Direct IO
Emulated IO path
When all IO is emulated by qemu, this is the network packet receive path:
- Physical NIC DMAs packet into host kernel memory and triggers interrupt.
- Host kernel interrupt handler executes.
- Packet traverses host network stack and is routed to the host qemu process.
- qemu process is marked runnable and notified of new data via poll(3) or select(3).
- When qemu is scheduled, it enqueues the packet with the virtual NIC and triggers an interrupt to the guest.
- The guest interrupt handler executes, performing some IO instructions to access the virtual NIC.
- Each IO access is emulated by the host qemu.
- The packet traverses the guest network stack and is routed to the appropriate guest process.
- The guest process is scheduled and reads the data.
Shortening the path
If the guest were able to directly access the physical NIC, much of this path could be avoided, improving latency.
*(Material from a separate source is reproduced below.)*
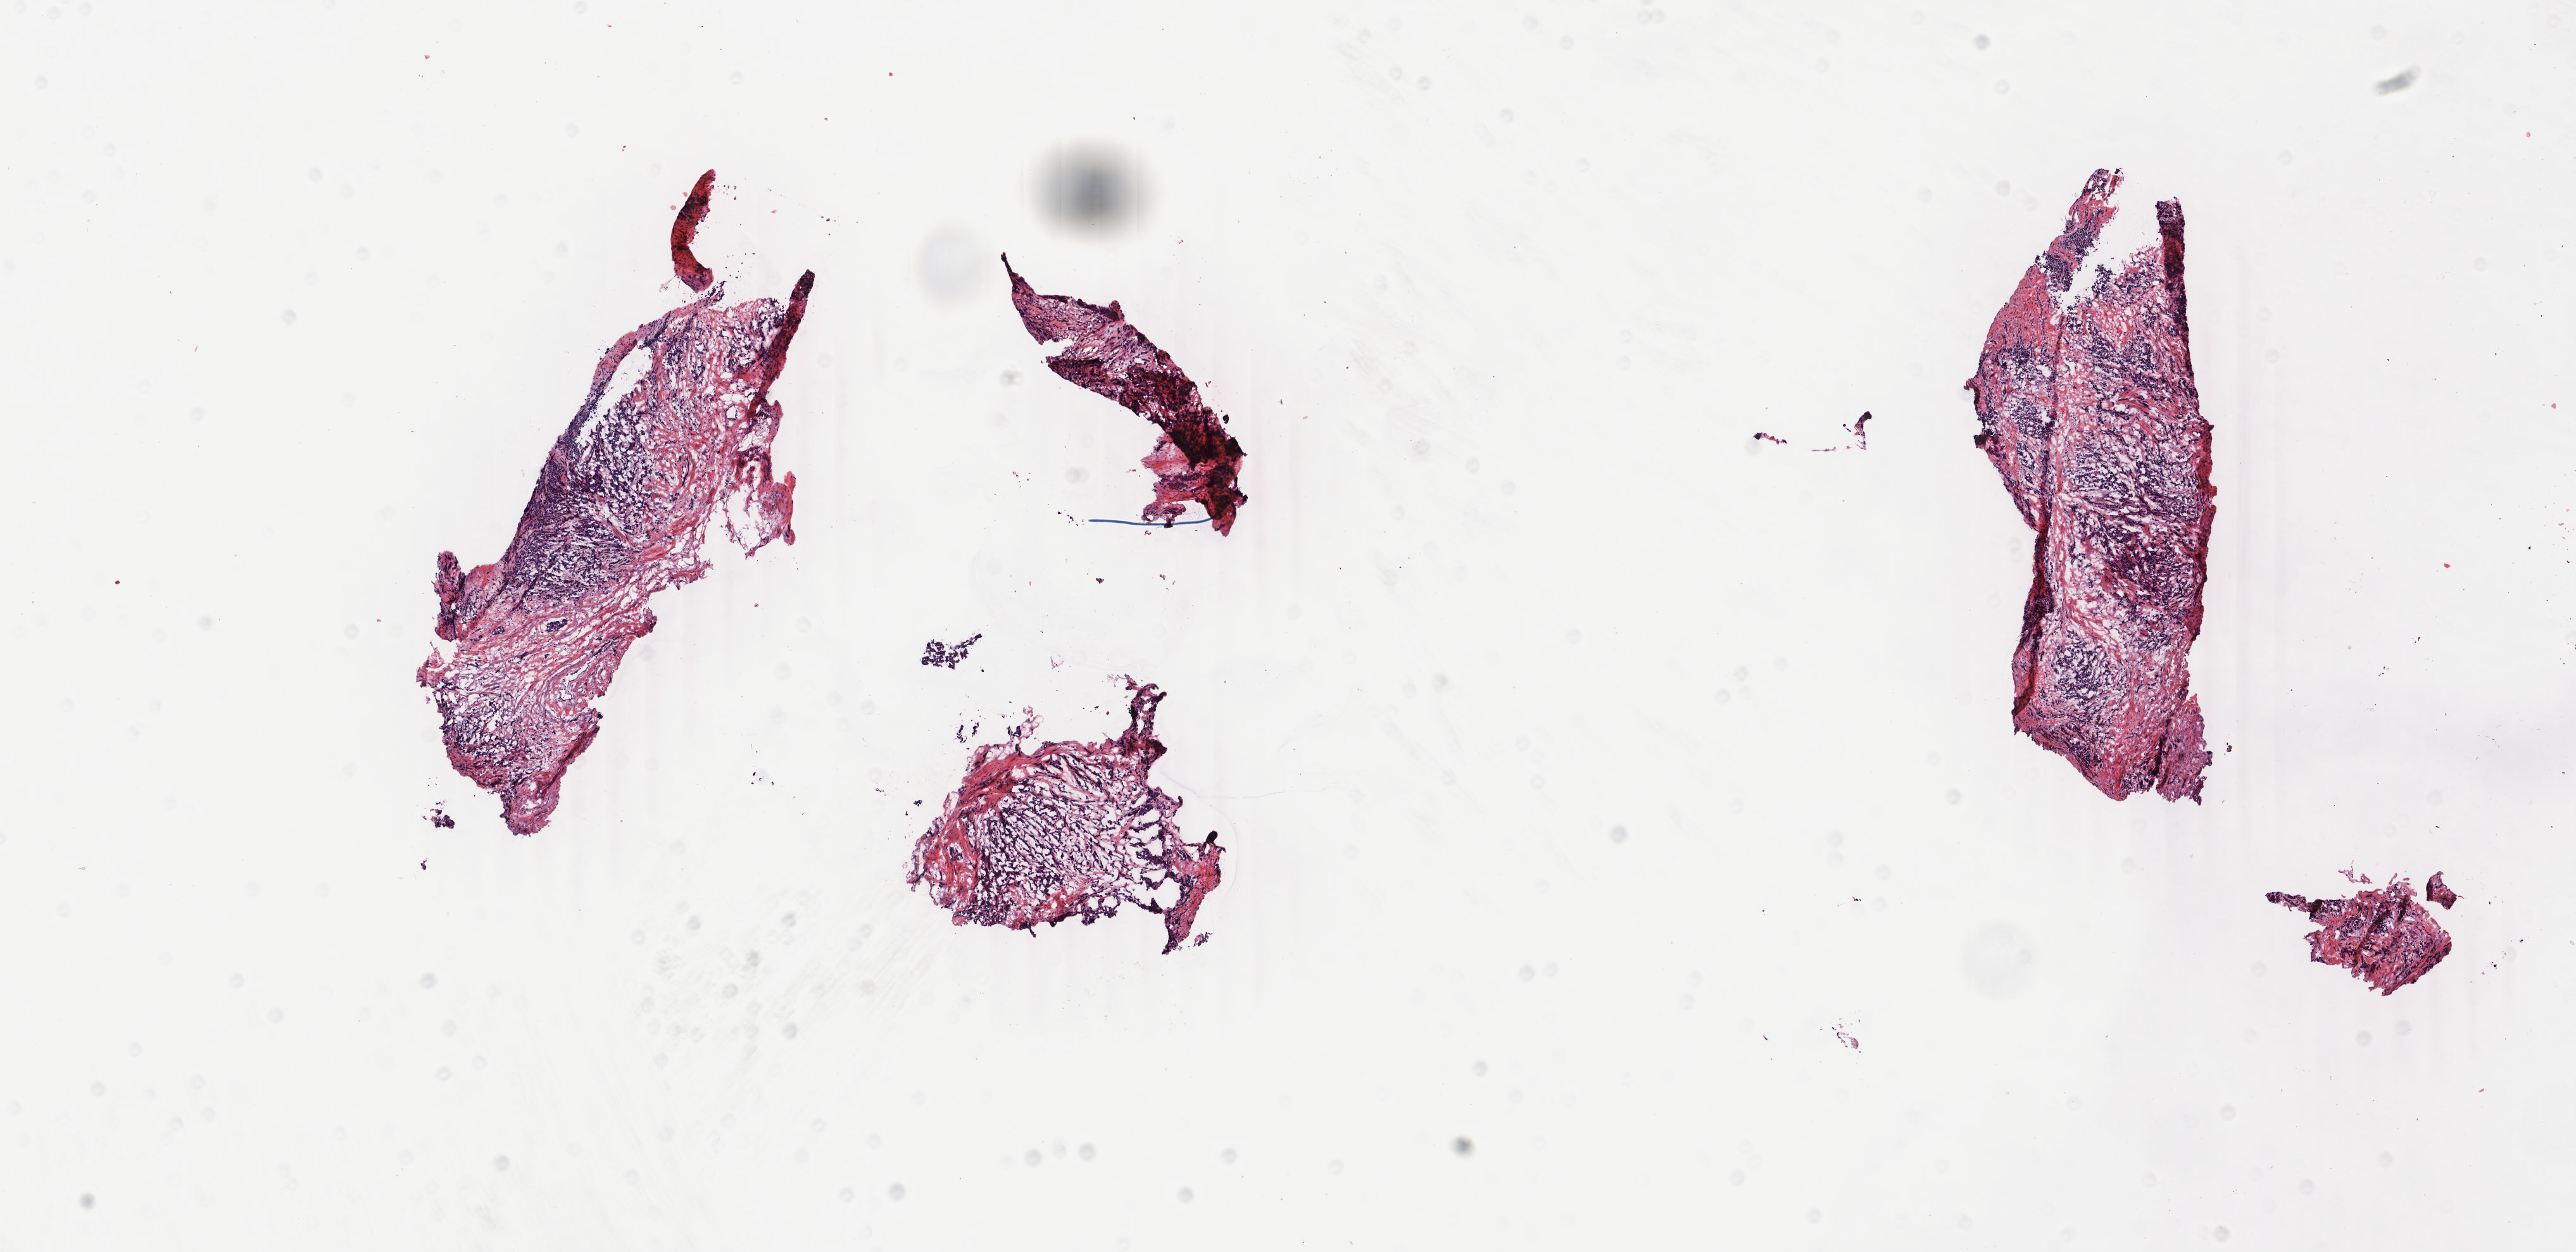
Whole-slide histology image, H&E — whole scanned area (about 16.2 x 7.9 mm, slide scanned at 40x) shown as a low-resolution overview. Frozen section. Breast, primary tumour sample. Patient: female, age at initial diagnosis 71 years. Pathologist review of this section (percent, as recorded): tumour cells 79%, tumour nuclei 88%, normal cells 10%, stromal cells 10%, necrosis 1%. Inflammatory infiltration, as recorded: lymphocyte infiltration 4%, monocyte infiltration 0%, neutrophil infiltration 0%.
Histologic diagnosis: Infiltrating duct carcinoma, NOS. TNM: T2 N0 (i-) M0. AJCC pathologic stage: IIA.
When the guest attempts an IO access, control is returned to KVM, which today sends the access to qemu for emulation. However, KVM could perform the IO on the guest's behalf, in effect proxying guest IO operations.
Allowing direct access like this without an IOMMU will sacrifice isolation (reliability, security) to benefit IO performance. This may be inappropriate for general purpose workloads, but still valuable for others.
Interrupts
When the guest attempts to enable an interrupt in the virtual PIC, the host could register that IRQ with a request_irq() and supply some IRQ proxying code. However, this would leave the interrupt active until the guest device driver can execute to acknowledge it. That would be disastrous in the case of shared interrupt lines.
DMA problem
However, an unmodified guest device driver is unaware of its true address space, so it would program incorrect DMA addresses into the device. Somebody needs to perform address translation. Possible solutions:
- Put enough device emulation into the host kernel proxying so that it can translate addresses given to the device.
- Require slightly modified guest device drivers, which request address translation from the host.
- Require brand new virtual IO guest device drivers.
- Place guest in memory such that guest physical addresses == host physical addresses.
- Note: while guest kernels may require memory at gpa 0, it may be possible to present a sparse guest physical memory map, e.g. place 1MB at 0, and the rest of memory starting at 2GB.
- This only works when guest memory is physically contiguous, which is not true today, and will be less true when memory is allocated in userspace. Still may be possible in situations with dedicated memory.